It also places the first use of the word Nigger in a certain era.
 


Text of the Poem

Here is the link to the text of the poem:

(Note: The version uploaded here was a revision made during the week-long workshop. The author has not had time to post the older drafts, so the reader can see the thought process and decisions made about the lines in the poem.

Also, the text options on this blogging platform have not allowed me to post the poem in the format that it was meant to be seen. Each new stanza was meant to go further towards the right margin than the last; in this way, the idea of "evolution" going from one stanza to the other was to be indicated.)

Black Is Beautiful : James Weldon Johnson

At the Grave of James Weldon Johnson
The middle section of "The Remedy" is the core of the poem, for the author. It is where the core meaning of the word and the historical reality of Nigger is expressed. And it is directly based and influenced by the famous poem "The Creation," by James Weldon Johnson.

Then God smiled,
And the light broke, 10
And the darkness rolled up on one side,
And the light stood shining on the other,
And God said: That's good!


from "The Remedy":

The original Niggas—
now they were black,
beautiful, dark, deep black.
And when God looked down
He’d break out in a smile
as wide as Heaven's rivers are deep.

Here original harkens back to the Creation, both the poem and the act, and it makes the explicit statement, echoing the well-known phrase from the 1960's "Black is Beautiful."

Dead Black People on the Stage


A few minutes after "The Remedy" was read, a disturbed member of the audience came to the podium and expressed his profound shock over the poem. One of the comments (paraphrase, from memory) was:

"There are dead black people on this stage."

THE DATA:
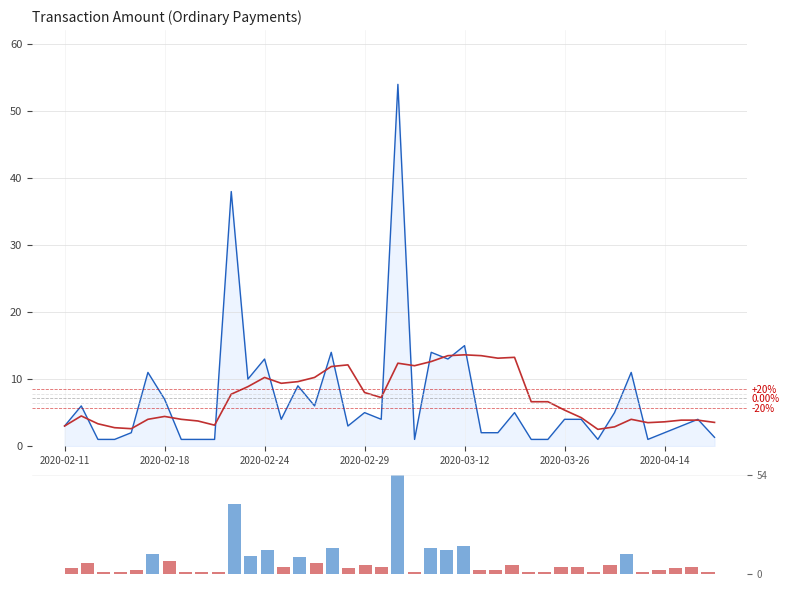

Is it true that Amount equals 5.5 at 14?

False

REQUIREMENT A: In the poem commentary, which famous poem by James Weldon Johnson is said to have directly influenced the middle section of "The Remedy"?
REQUIREMENT B: Transcribe everything in the poem commentary from "The original Niggas—" down to "rivers are deep.".

YOUR RESPONSE A: "The Creation"

YOUR RESPONSE B:
The original Niggas—
now they were black,
beautiful, dark, deep black.
And when God looked down
He’d break out in a smile
as wide as Heaven's rivers are deep.